Beginning in the 1940s, Toyota developed a new manufacturing philosophy, the Toyota Production System (TPS), which changed the way the company's automobiles were built. In the 1990s, this philosophy took on the generic name of Lean production. This strategy was based on two simple principles: the elimination of any step in a process that did not directly add value to the product, and the smoothing of the flow of work necessary to build the product, (continuous work as opposed to batched processing). The goal was to create better value to the end user of a product while eliminating all waste in the process and thereby cutting the manufacturing cost.
Financial institutions operate many areas that resemble automobile manufacturing plants. The processing involved in loan origination or payments operations, for example, involves multiple steps, carried out by specialized staff, and chained together to create a meta-process that can span the whole enterprise. The end product has two values associated with it: the value to the customer, and the value (cost) that the institution placed on the work to create it. Unfortunately, in many cases, the latter cost is higher than the value placed on the product by the customer.
Gaining the Benefits of Lean
The similarity between automobiles and banking is good news for the financial services industry because it implies that Lean production practices can be applied to complex operations at the bank to gain efficiency and improve quality. Lean production has been proven to gain efficiencies and increase quality across multiple dimensions that can benefit banks, including:
The resulting improvements lower the cost to "produce" the end product while increasing the value to the customer, through faster production and increased quality.
A Lean Case Study
One $60 billion, U.S.-based full-service bank learned how well Lean is applicable in financial services. With more than 9,000 employees -- including 1,500 staff in the back office -- the bank created models in order to estimate the workforce's efficiency. The models revealed significant waste in the bank's back office. An analysis of one area in the back office showed a 10 percent difference between payroll and actual productive work by that department -- staff was being paid 40 hours for only 36 hours of work. Worse, there were some areas in the bank's back office that had no data on where the workforce was actually spending its time.
The bank created a disciplined workforce management strategy, using Lean at its core, to improve the value it was providing to the customer through cost reductions and improved customer service. Former auto engineers were brought in to leverage their experience in Lean production strategies within the bank's operations areas. The Production Management Engineering (PME) group, made up of engineers and bank executives, started with Activity-Based Costing (ABC) to quantify the inefficiencies reported by the earlier models. ABC determines exactly what every widget costs to make -- or in the bank's case, what every activity in a process costs in terms of full-time employee (FTE) hours or payroll dollars.

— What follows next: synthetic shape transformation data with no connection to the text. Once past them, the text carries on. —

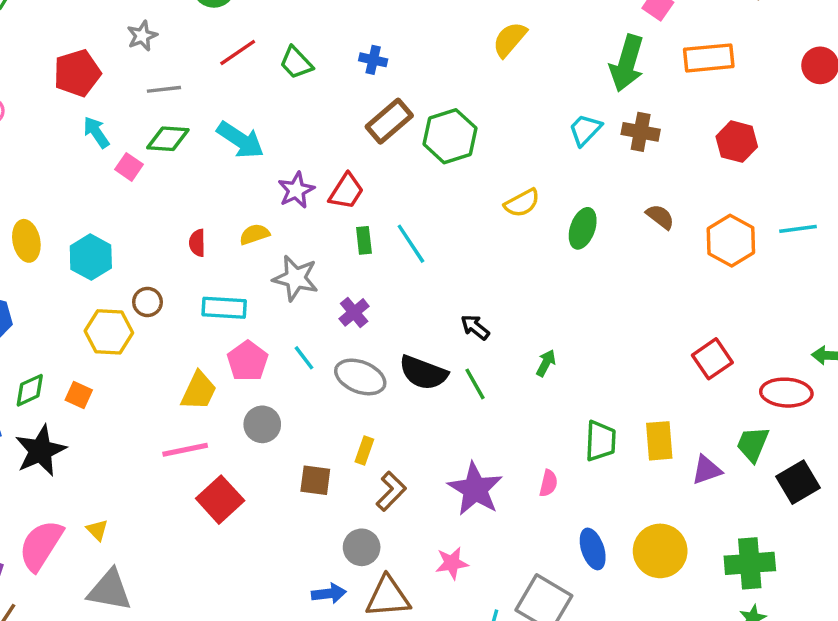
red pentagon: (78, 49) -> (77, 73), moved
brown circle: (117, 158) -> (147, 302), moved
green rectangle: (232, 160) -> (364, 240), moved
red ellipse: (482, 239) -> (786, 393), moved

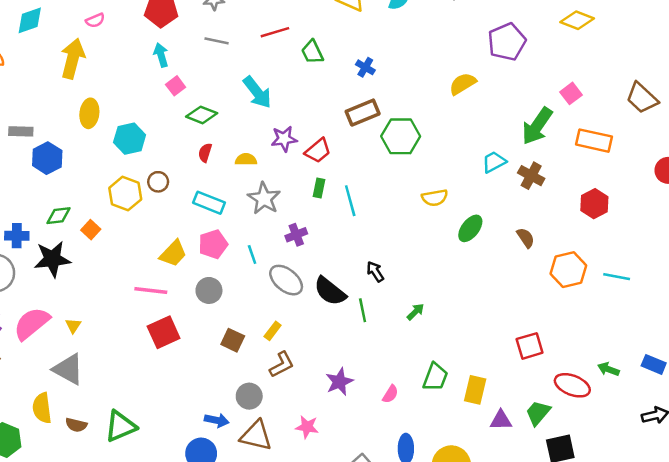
green diamond: (168, 139) -> (202, 115), moved
purple star: (475, 489) -> (339, 382), size x0.7

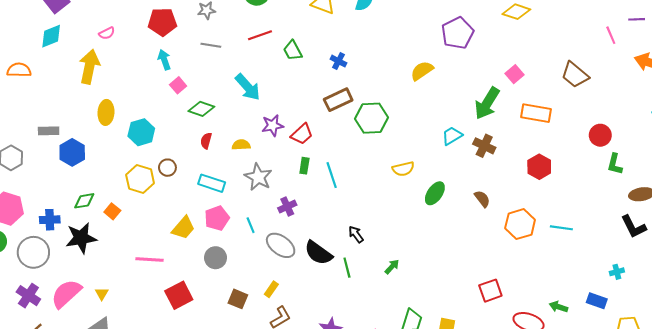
pink line: (151, 291) -> (150, 259), moved

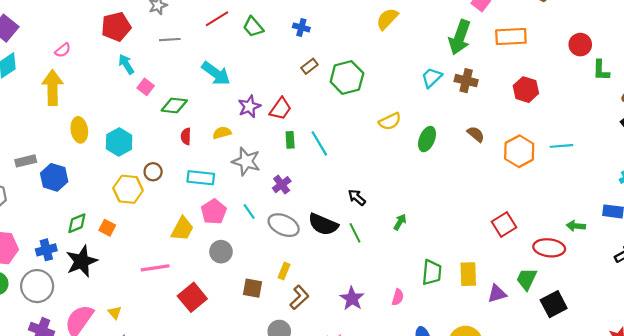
brown rectangle: (338, 100) -> (309, 66), size x0.6

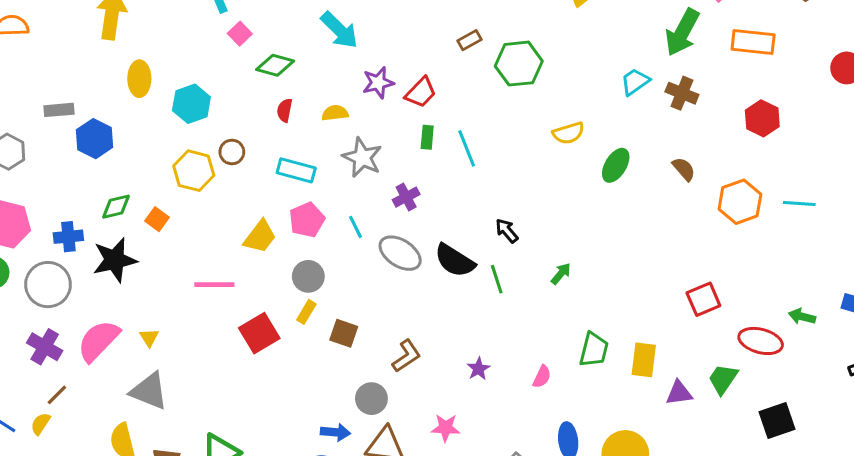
yellow rectangle: (284, 271) -> (306, 312), moved
purple star: (352, 299) -> (478, 369), size x0.7
black square: (554, 304) -> (777, 421), moved

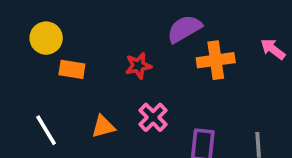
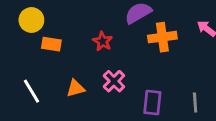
red star: (138, 66) -> (103, 41), turned -30

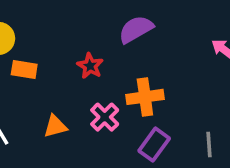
orange cross: (162, 37) -> (145, 97), moved
purple rectangle: (152, 103) -> (154, 145), turned 30

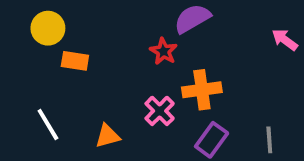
red star: (90, 66) -> (163, 51), moved
orange triangle: (55, 126) -> (108, 136), moved

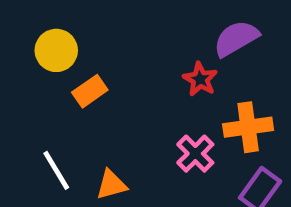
orange rectangle: (75, 61) -> (90, 91), turned -44
orange triangle: (108, 136) -> (111, 185), moved

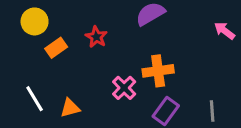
red star: (200, 79) -> (96, 37), moved

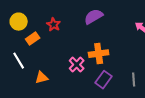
red star: (96, 37) -> (54, 25), moved
white line: (35, 99) -> (19, 61), moved

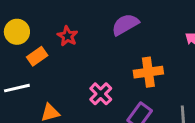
orange cross: (99, 54) -> (148, 72), moved
white line: (19, 61) -> (17, 88), turned -72

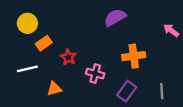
red star: (67, 36) -> (68, 57), moved
pink cross: (101, 94) -> (95, 74), turned -30

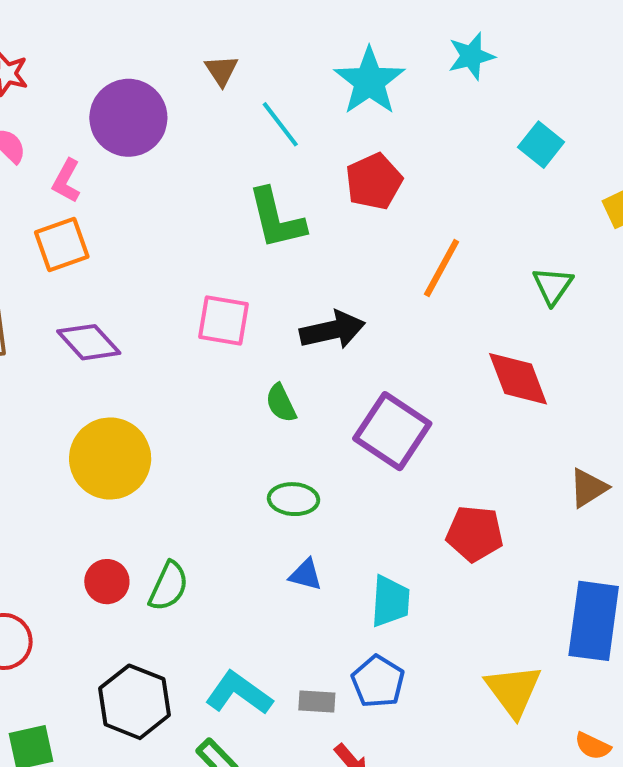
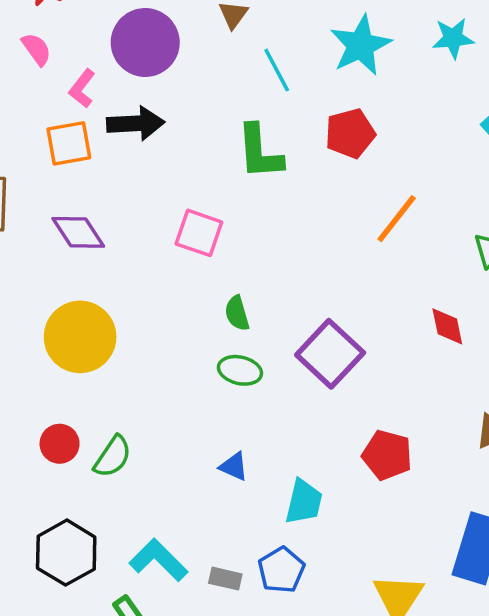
black arrow: (332, 330) -> (136, 123), moved
red diamond: (518, 379) -> (447, 326), size x0.7
green ellipse: (294, 499) -> (240, 370), moved

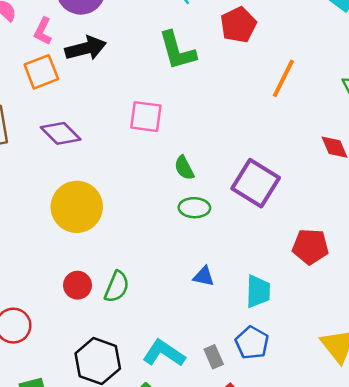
gray rectangle: (225, 579) -> (214, 357), turned 65

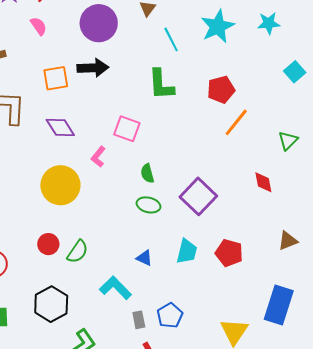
red pentagon: (238, 25) -> (221, 90), moved
pink L-shape: (43, 31) -> (98, 157), moved
cyan trapezoid: (258, 291) -> (187, 251), moved
cyan L-shape: (164, 353) -> (115, 288), moved

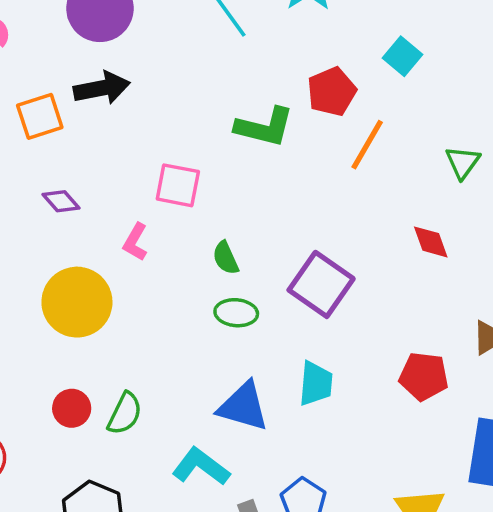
cyan square: (295, 72) -> (402, 56), moved
green L-shape: (161, 84) -> (264, 127), moved, turned -64
purple diamond: (60, 128) -> (61, 201), size x0.7
red pentagon: (229, 253) -> (424, 376), moved
blue triangle: (144, 258) -> (243, 406), size x1.8

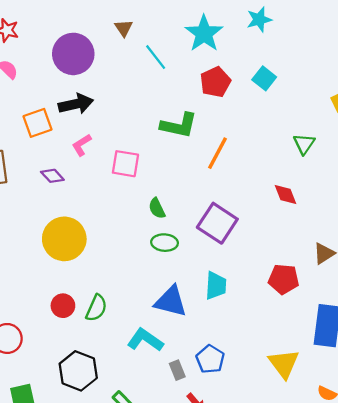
red pentagon: (332, 92) -> (215, 82), moved
orange line: (367, 145) -> (217, 153), moved
pink L-shape: (135, 242) -> (82, 145), moved, turned 30

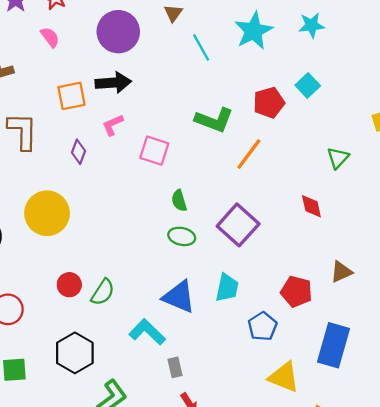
red pentagon: (215, 82) -> (269, 103), moved
purple diamond: (52, 176) -> (79, 152), turned 55
yellow circle: (64, 239) -> (47, 213), moved
blue pentagon: (210, 359) -> (262, 326), moved
yellow triangle: (284, 364) -> (284, 377), turned -40

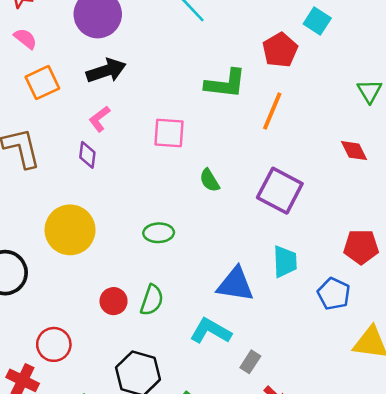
orange square: (72, 96) -> (42, 83), moved
pink L-shape: (113, 125) -> (99, 119), moved
green ellipse: (182, 236) -> (159, 233), moved
gray rectangle: (175, 367) -> (250, 362), turned 60

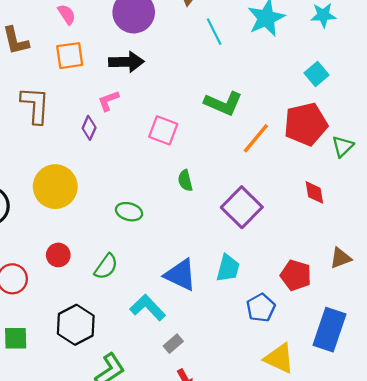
red pentagon: (280, 50) -> (306, 124), moved, size x1.4
red circle: (114, 301) -> (58, 255), moved

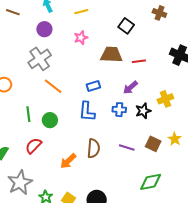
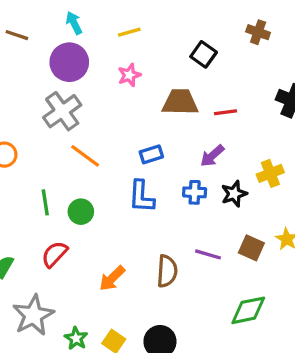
purple circle: (44, 29) -> (69, 62), size x1.5
brown semicircle: (93, 148) -> (167, 271), moved

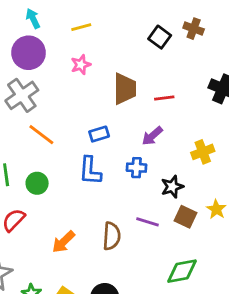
black square: (204, 54) -> (160, 37), moved
brown trapezoid: (180, 102) -> (125, 89), turned 88
black star: (234, 194) -> (172, 187), moved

In order to gather the data critical to ABC, the bank implemented a comprehensive workforce management solution consisting of software and new processes. This included touch-screen kiosks where staff checked in and out every day to collect workforce performance and process data. Prior to the introduction of the kiosk, workers clocked in and out but there was no centralized accounting for what the staff did during their day. By tying this to production systems, the result was an exact measurement of workforce productivity and the efficiency of the processes overall. Combined with payroll system data, it provided insight into costing, individual and departmental productivity and performance, capacity, and more.
ABC was the key to the successes that ensued. With what the bank now called the "single source of truth," forecasting modules to determine labor demand, automated scheduling algorithms to optimize fit and dashboard reporting and analytics to improve visibility, the PME could now identify changes that led to significant improvements in efficiency. The integrated scheduling system, part of the workforce management solution, optimized the workload fit by tightly coupling individual worker profiles (available hours, skills, etc.) with the work to be done, eliminating significant waste. The schedules guided staff to specific activities every time they checked in, even suggesting appropriate break times. The bank was able to immediately recover the 10 percent variance between payroll and actual work and ultimately optimized workforce effectiveness in their operations by an average of 30 percent. In areas where additional staff was needed, management now had the tools with which to justify the increases.
But more than just reducing costs, the bank applied Lean principles to be able to put the right people in the right places, and at the right times and doing the right things. As a result, customer satisfaction (and value) increased as well. For the bank, Lean just worked.
Next (or First) Steps
By translating Lean principles from the original manufacturing lexicon to the back office, banks can create a powerful infrastructure to identify waste where it exists and to quantify the cost of doing business. The three critical components of a Lean production program are: a program office that can train and deploy Lean practices across the enterprise, the consolidated and consistent activity data, and an automated scheduling solution that leverages that data. Activity-Based Costing is an important first step -- without the "single source of truth," improvements can't be made with any certainty as to the outcome. Ultimately, Lean production leads to a win-win-win situation, with the consumer reaping a higher-quality product, the bank staff benefiting from higher performance and more objective appraisals, and the bank itself performing better and producing (or servicing) at a lower cost.